The decisive shot cleared the left-field wall as fireworks erupted around the ballpark. Walker became the first Cardinals player to win the Derby and did it while making his first All-Star appearance.
“I was once told you don’t boo nobodies,” Walker said afterward. “So it feels pretty good.”
It was an extraordinary finish to an evening Philadelphia had spent attempting to bend in Schwarber’s direction.
Harper, the 2018 Derby champion, was eliminated after hitting eight home runs in the opening round. Schwarber advanced and defeated Contreras in the semifinals, while Walker moved past Tampa Bay’s Junior Caminero to reach the championship round.
Phillies outfielder Brandon Marsh watched from the field as the crowd tried to will Schwarber toward the trophy.
“It was special,” Marsh said. “It was a moment that I’m going to remember forever, and I wasn’t even a part of it. I was just a bystander, and I was lucky to be there.”
When Schwarber finished with 11, Marsh believed his teammate had given himself a real chance.
“Eleven out of 15 is pretty good,” Marsh said. “You like your chances.”
Harper had the same feeling.
The Phillies first baseman embraced the spectacle from the moment famed ring announcer Michael Buffer introduced him. Harper climbed onto the platform surrounding home plate, grabbed the ropes and played to the crowd like the professional wrestling stars he watched growing up.
“I watched wrestling growing up,” Harper said. “Sting was one of my favorites, so I felt like Kevin Nash in that situation a little bit.”

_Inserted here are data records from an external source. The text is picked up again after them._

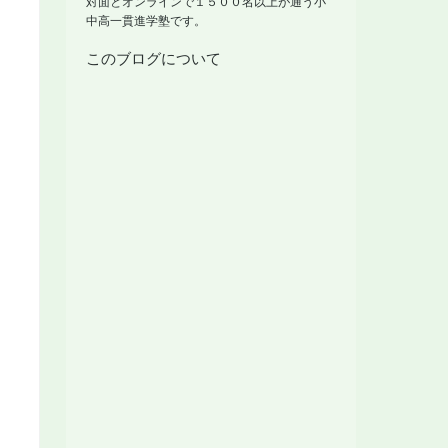
対面とオンラインで１５００名以上が通う小
中高一貫進学塾です。
このブログについて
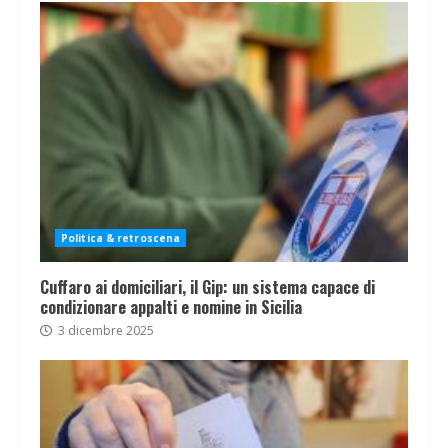
Politica & retroscena
Cuffaro ai domiciliari, il Gip: un sistema capace di
condizionare appalti e nomine in Sicilia
3 dicembre 2025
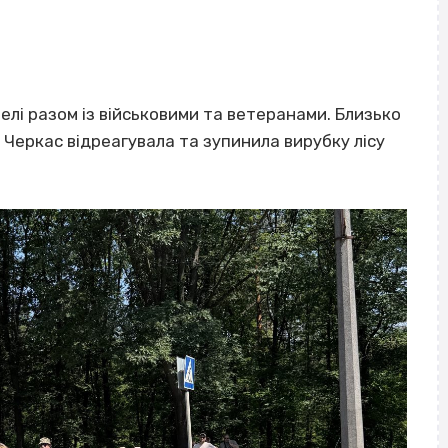
елі разом із військовими та ветеранами. Близько
 Черкас відреагувала та зупинила вирубку лісу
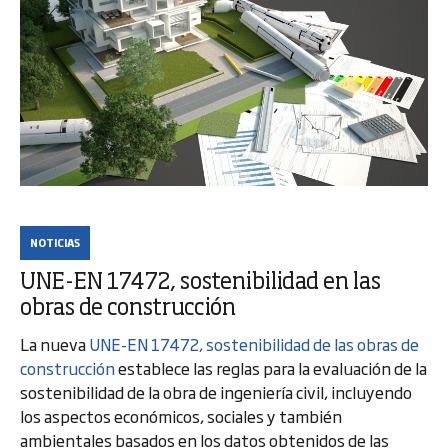
NOTICIAS
UNE-EN 17472, sostenibilidad en las
obras de construcción
La nueva
UNE-EN 17472, sostenibilidad de las obras de
construcción
establece las reglas para la evaluación de la
sostenibilidad de la obra de ingeniería civil, incluyendo
los aspectos económicos, sociales y también
ambientales basados en los datos obtenidos de las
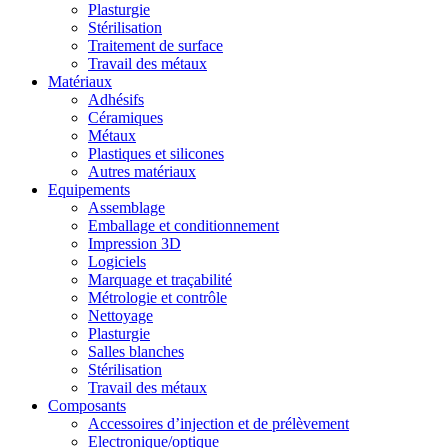
Plasturgie
Stérilisation
Traitement de surface
Travail des métaux
Matériaux
Adhésifs
Céramiques
Métaux
Plastiques et silicones
Autres matériaux
Equipements
Assemblage
Emballage et conditionnement
Impression 3D
Logiciels
Marquage et traçabilité
Métrologie et contrôle
Nettoyage
Plasturgie
Salles blanches
Stérilisation
Travail des métaux
Composants
Accessoires d’injection et de prélèvement
Electronique/optique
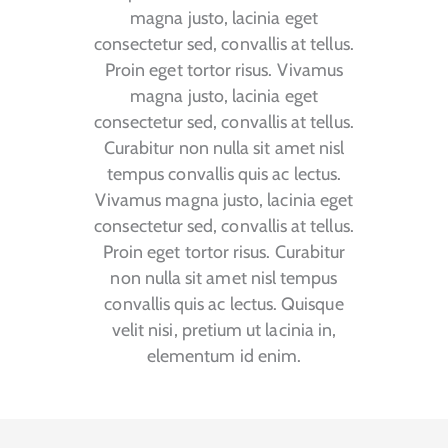
magna justo, lacinia eget
consectetur sed, convallis at tellus.
Proin eget tortor risus. Vivamus
magna justo, lacinia eget
consectetur sed, convallis at tellus.
Curabitur non nulla sit amet nisl
tempus convallis quis ac lectus.
Vivamus magna justo, lacinia eget
consectetur sed, convallis at tellus.
Proin eget tortor risus. Curabitur
non nulla sit amet nisl tempus
convallis quis ac lectus. Quisque
velit nisi, pretium ut lacinia in,
elementum id enim.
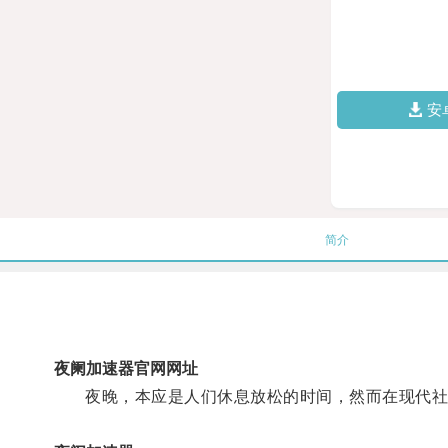
安
简介
夜阑加速器官网网址
夜晚，本应是人们休息放松的时间，然而在现代社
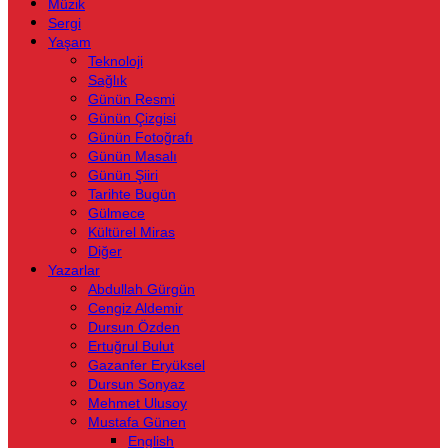
Müzik
Sergi
Yaşam
Teknoloji
Sağlık
Günün Resmi
Günün Çizgisi
Günün Fotoğrafı
Günün Masalı
Günün Şiiri
Tarihte Bugün
Gülmece
Kültürel Miras
Diğer
Yazarlar
Abdullah Gürgün
Cengiz Aldemir
Dursun Özden
Ertuğrul Bulut
Gazanfer Eryüksel
Dursun Sonyaz
Mehmet Ulusoy
Mustafa Günen
English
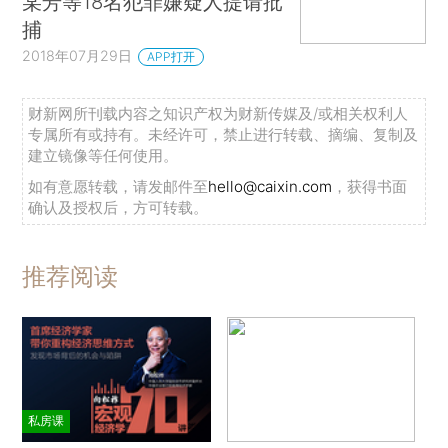
某芳等18名犯罪嫌疑人提请批
捕
2018年07月29日
APP打开
财新网所刊载内容之知识产权为财新传媒及/或相关权利人
专属所有或持有。未经许可，禁止进行转载、摘编、复制及
建立镜像等任何使用。
如有意愿转载，请发邮件至
hello@caixin.com
，获得书面
确认及授权后，方可转载。
推荐阅读
私房课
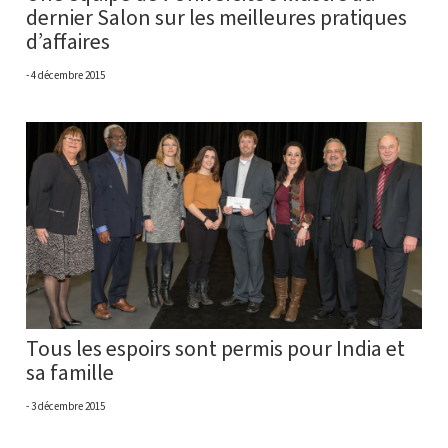
dernier Salon sur les meilleures pratiques
d’affaires
4 décembre 2015
Tous les espoirs sont permis pour India et
sa famille
3 décembre 2015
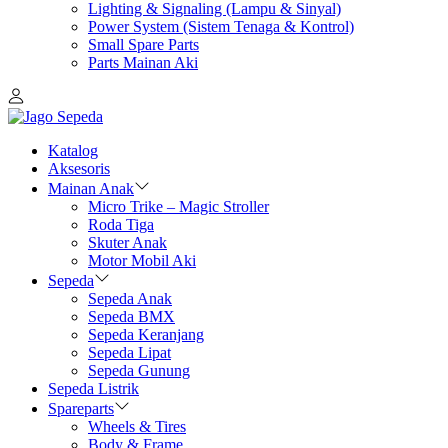
Lighting & Signaling (Lampu & Sinyal)
Power System (Sistem Tenaga & Kontrol)
Small Spare Parts
Parts Mainan Aki
Katalog
Aksesoris
Mainan Anak
Micro Trike – Magic Stroller
Roda Tiga
Skuter Anak
Motor Mobil Aki
Sepeda
Sepeda Anak
Sepeda BMX
Sepeda Keranjang
Sepeda Lipat
Sepeda Gunung
Sepeda Listrik
Spareparts
Wheels & Tires
Body & Frame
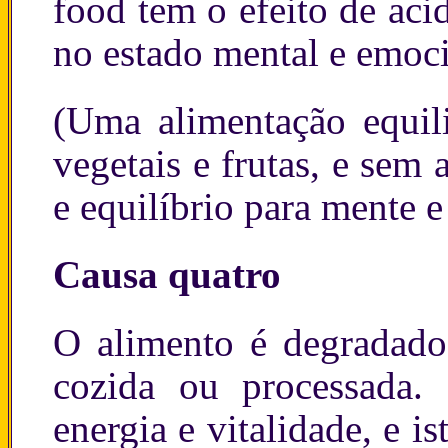
food tem o efeito de acid
no estado mental e emoci
(Uma alimentação equili
vegetais e frutas, e sem
e equilíbrio para mente 
Causa quatro
O alimento é degradado
cozida ou processada.
energia e vitalidade, e i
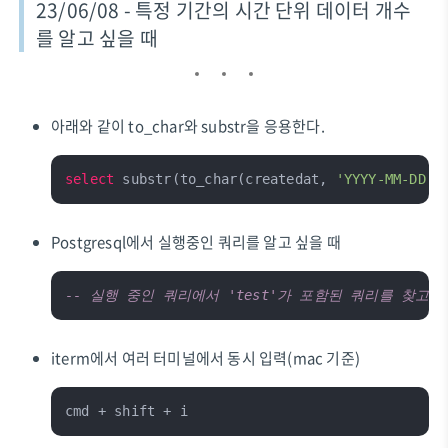
23/06/08 - 특정 기간의 시간 단위 데이터 개수
를 알고 싶을 때
아래와 같이 to_char와 substr을 응용한다.
select
 substr(to_char(createdat, 
'YYYY-MM-DD H
Postgresql에서 실행중인 쿼리를 알고 싶을 때
-- 실행 중인 쿼리에서 'test'가 포함된 쿼리를 찾고 싶을 때 sel
iterm에서 여러 터미널에서 동시 입력(mac 기준)
cmd + shift + i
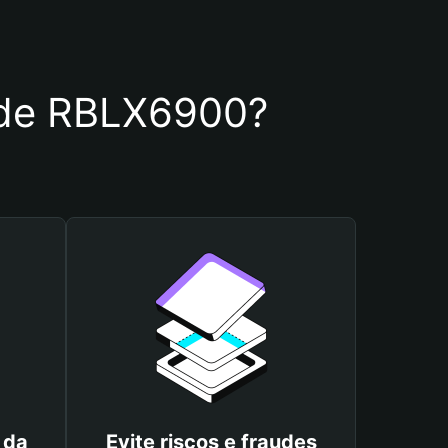
a de RBLX6900?
 da
Evite riscos e fraudes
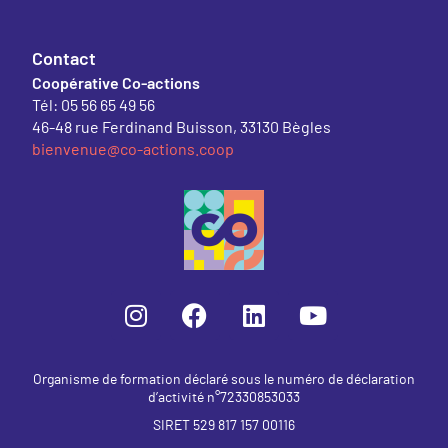
Contact
Coopérative Co-actions
Tél: 05 56 65 49 56
46-48 rue Ferdinand Buisson, 33130 Bègles
bienvenue@co-actions.coop
Organisme de formation déclaré sous le numéro de déclaration
d’activité n°72330853033
SIRET 529 817 157 00116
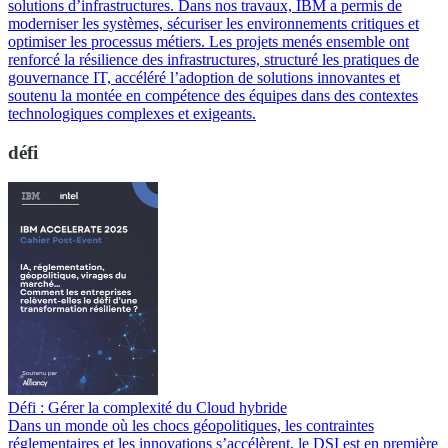
solutions d’infrastructures. Dans nos travaux, IBM a permis de
moderniser les systèmes, sécuriser les environnements critiques et
optimiser les processus métiers. Les projets menés ensemble ont
renforcé la résilience des infrastructures, structuré les pratiques de
gouvernance IT, accéléré l’adoption de solutions innovantes et
soutenu la montée en compétence des équipes dans des contextes
technologiques complexes et exigeants.
défi
Défi : Gérer la complexité du Cloud hybride
Dans un monde où les chocs géopolitiques, les contraintes
réglementaires et les innovations s’accélèrent, le DSI est en première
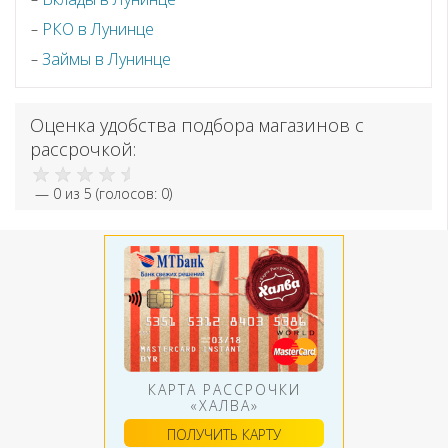
РКО в Лунинце
Займы в Лунинце
Оценка удобства подбора магазинов с
рассрочкой:
—
0
из 5 (голосов:
0
)
КАРТА РАССРОЧКИ
«ХАЛВА»
ПОЛУЧИТЬ КАРТУ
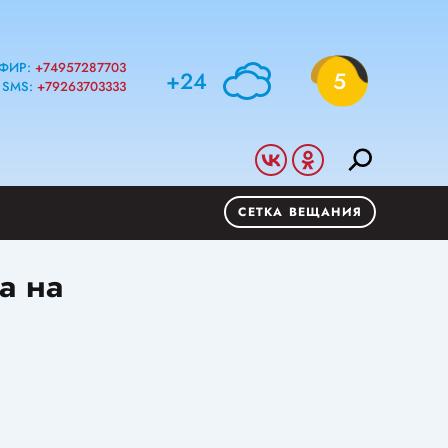
ФИР:
+74957287703
+24
5
SMS:
+79263703333
СЕТКА ВЕЩАНИЯ
а на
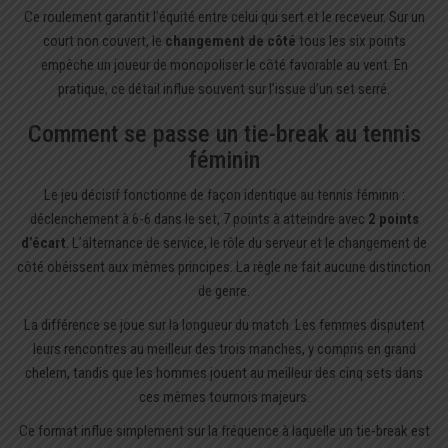
Ce roulement garantit l’équité entre celui qui sert et le receveur. Sur un
court non couvert, le
changement de côté
tous les six points
empêche un joueur de monopoliser le côté favorable au vent. En
pratique, ce détail influe souvent sur l’issue d’un set serré.
Comment se passe un tie-break au tennis
féminin
Le jeu décisif fonctionne de façon identique au tennis féminin :
déclenchement à 6-6 dans le set, 7 points à atteindre avec
2 points
d’écart
. L’alternance de service, le rôle du serveur et le changement de
côté obéissent aux mêmes principes. La règle ne fait aucune distinction
de genre.
La différence se joue sur la longueur du match. Les femmes disputent
leurs rencontres au meilleur des trois manches, y compris en grand
chelem, tandis que les hommes jouent au meilleur des cinq sets dans
ces mêmes tournois majeurs.
Ce format influe simplement sur la fréquence à laquelle un tie-break est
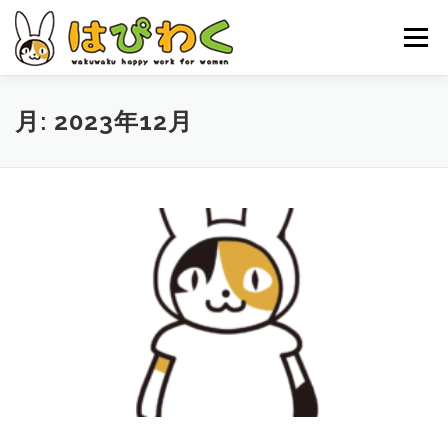
コ
ン
メニュー
テ
ン
ツ
へ
ホーム
はぴわくの特徴
女性対象者
お仕事内容
月:
2023年12月
ス
キ
ッ
お申し込みの流れ
はぴわくNEWS
お問合せ・ACCESS
プ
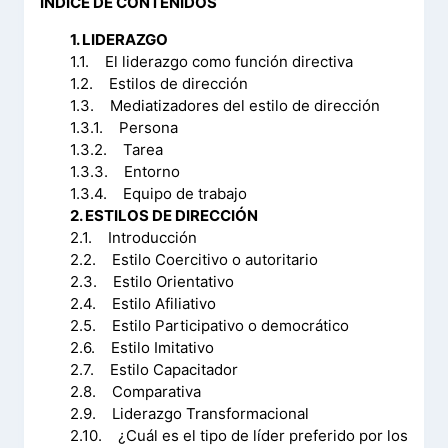
ÍNDICE DE CONTENIDOS
1. LIDERAZGO
1.1. El liderazgo como función directiva
1.2. Estilos de dirección
1.3. Mediatizadores del estilo de dirección
1.3.1. Persona
1.3.2. Tarea
1.3.3. Entorno
1.3.4. Equipo de trabajo
2. ESTILOS DE DIRECCIÓN
2.1. Introducción
2.2. Estilo Coercitivo o autoritario
2.3. Estilo Orientativo
2.4. Estilo Afiliativo
2.5. Estilo Participativo o democrático
2.6. Estilo Imitativo
2.7. Estilo Capacitador
2.8. Comparativa
2.9. Liderazgo Transformacional
2.10. ¿Cuál es el tipo de líder preferido por los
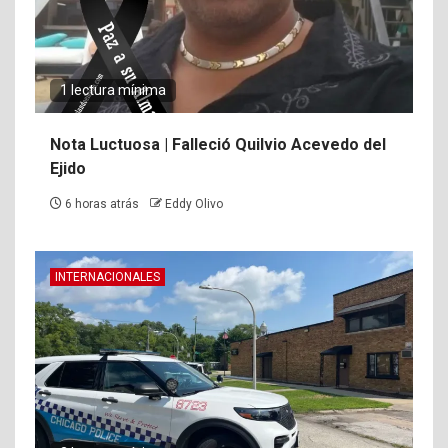
1 lectura mínima
Nota Luctuosa | Falleció Quilvio Acevedo del
Ejido
6 horas atrás
Eddy Olivo
INTERNACIONALES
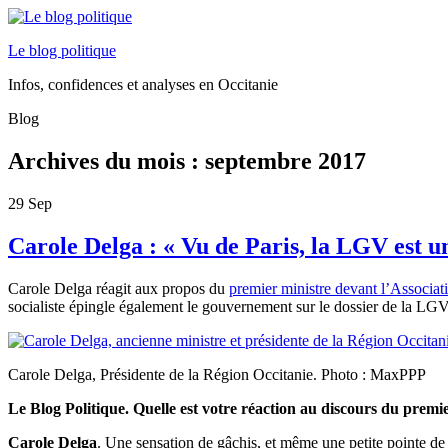
Le blog politique
Infos, confidences et analyses en Occitanie
Blog
Archives du mois :
septembre 2017
29
Sep
Carole Delga : « Vu de Paris, la LGV est u
Carole Delga réagit aux propos du
premier ministre devant l’Associa
socialiste épingle également le gouvernement sur le dossier de la LGV
Carole Delga, Présidente de la Région Occitanie. Photo : MaxPPP
Le Blog Politique. Quelle est votre réaction au discours du premi
Carole Delga
. Une sensation de gâchis, et même une petite pointe de m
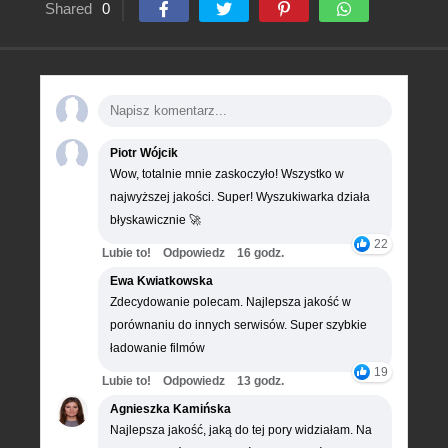
Shared
0
Piotr Wójcik
Wow, totalnie mnie zaskoczyło! Wszystko w
najwyższej jakości. Super! Wyszukiwarka działa
błyskawicznie 🚀
22
Lubie to!
Odpowiedz
16 godz.
Ewa Kwiatkowska
Zdecydowanie polecam. Najlepsza jakość w
porównaniu do innych serwisów. Super szybkie
ładowanie filmów
19
Lubie to!
Odpowiedz
13 godz.
Agnieszka Kamińska
Najlepsza jakość, jaką do tej pory widziałam. Na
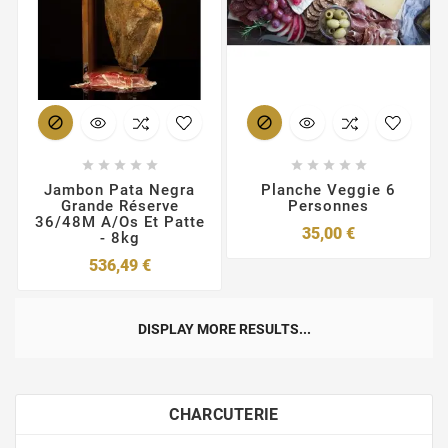












Jambon Pata Negra
Planche Veggie 6
Grande Réserve
Personnes
36/48M A/os Et Patte
Prix
35,00 €
- 8kg
Prix
536,49 €
DISPLAY MORE RESULTS...
CHARCUTERIE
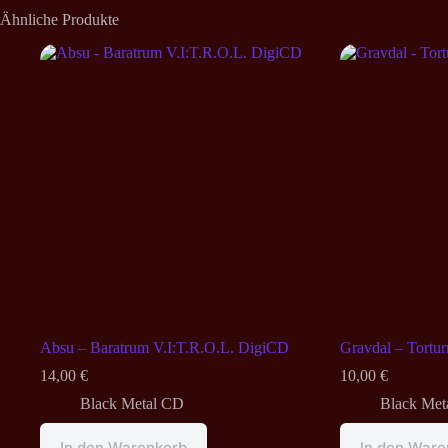
Ähnliche Produkte
Absu – Baratrum V.I:T.R.O.L. DigiCD
Gravdal – Tortu
14,00
€
10,00
€
Black Metal CD
Black Met
In den Warenkorb
In den Ware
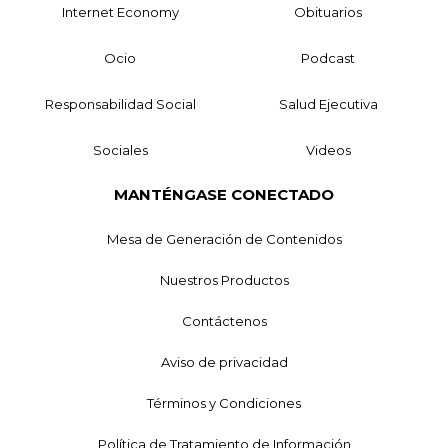
Internet Economy
Obituarios
Ocio
Podcast
Responsabilidad Social
Salud Ejecutiva
Sociales
Videos
MANTÉNGASE CONECTADO
Mesa de Generación de Contenidos
Nuestros Productos
Contáctenos
Aviso de privacidad
Términos y Condiciones
Política de Tratamiento de Información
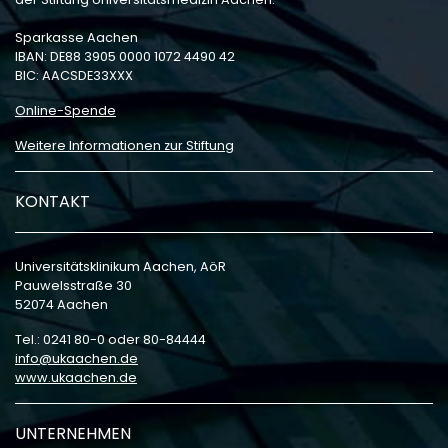
Sparkasse Aachen
IBAN: DE88 3905 0000 1072 4490 42
BIC: AACSDE33XXX
Online-Spende
Weitere Informationen zur Stiftung
KONTAKT
Universitätsklinikum Aachen, AöR
Pauwelsstraße 30
52074 Aachen
Tel.: 0241 80-0 oder 80-84444
info
ukaachen
de
www.ukaachen.de
UNTERNEHMEN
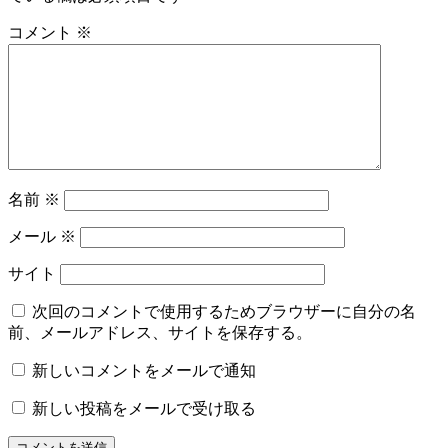
コメント
※
名前
※
メール
※
サイト
次回のコメントで使用するためブラウザーに自分の名
前、メールアドレス、サイトを保存する。
新しいコメントをメールで通知
新しい投稿をメールで受け取る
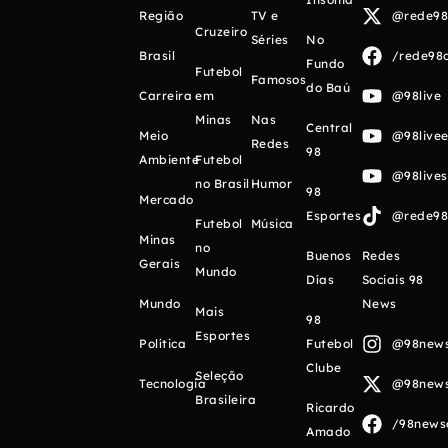
Região
TV e
@rede98o
Cruzeiro
Séries
No
Brasil
/rede98o
Fundo
Futebol
Famosos
do Baú
Carreira
em
@98live
Minas
Nas
Central
Meio
@98livee
Redes
98
Ambiente
Futebol
@98live
no Brasil
Humor
98
Mercado
Esportes
@rede98o
Futebol
Música
Minas
no
Buenos
Redes
Gerais
Mundo
Días
Sociais 98
Mundo
News
Mais
98
Esportes
Política
Futebol
@98newso
Clube
Seleção
Tecnologia
@98newso
Brasileira
Ricardo
/98newso
Amado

Harper and Schwarber wanted to deliver a trophy to Philadelphia. Instead, Harper could only admire the way Walker handled one of the most hostile environments the Derby has produced.
“He stepped up and kept his composure,” Harper said. “You tip your cap. He earned it.”
Schwarber admitted the crowd’s energy was almost overwhelming when his first round began.
“It was hard to tame it,” Schwarber said. “I was way too amped up. I could feel it from the first pitch, and I was just trying to go get it. I had to slow myself down a little bit.”
The fans did not hide their preference.
“The hometown cooking is real here,” Schwarber said. “This is Philadelphia. They want their guys to go out there and do it, and they’re going to try to get the other guys not to.”
For several minutes, it appeared that strategy might work.
Schwarber watched Walker reach the point where he needed four consecutive home runs. The crowd grew louder after every swing, roaring for anything that stayed inside the ballpark.
Walker never lost control of the moment.
“All of our fans were roaring and trying to will me to it,” Schwarber said. “He was able to slow it down, get those swings off and you tip your cap to him. He did a great job.”
The loss gave Schwarber his second runner-up finish. He also reached the final in 2018, when Harper rallied to beat him at Nationals Park.
“I got walked off twice now,” Schwarber said with a laugh. “But it was a great time. I put it all out there. I thought I put myself in a pretty good position, but he was able to figure out a way to get it done.”
Philadelphia did everything it could from the stands. The fans booed Walker, cheered his misses and attempted to push every one of his final drives back onto the warning track.
None of it worked.
On a night when the loudest cheers often followed ground balls and popups, Walker finally restored the Home Run Derby’s normal order.
He hit home runs.
And the last one made Philadelphia quiet.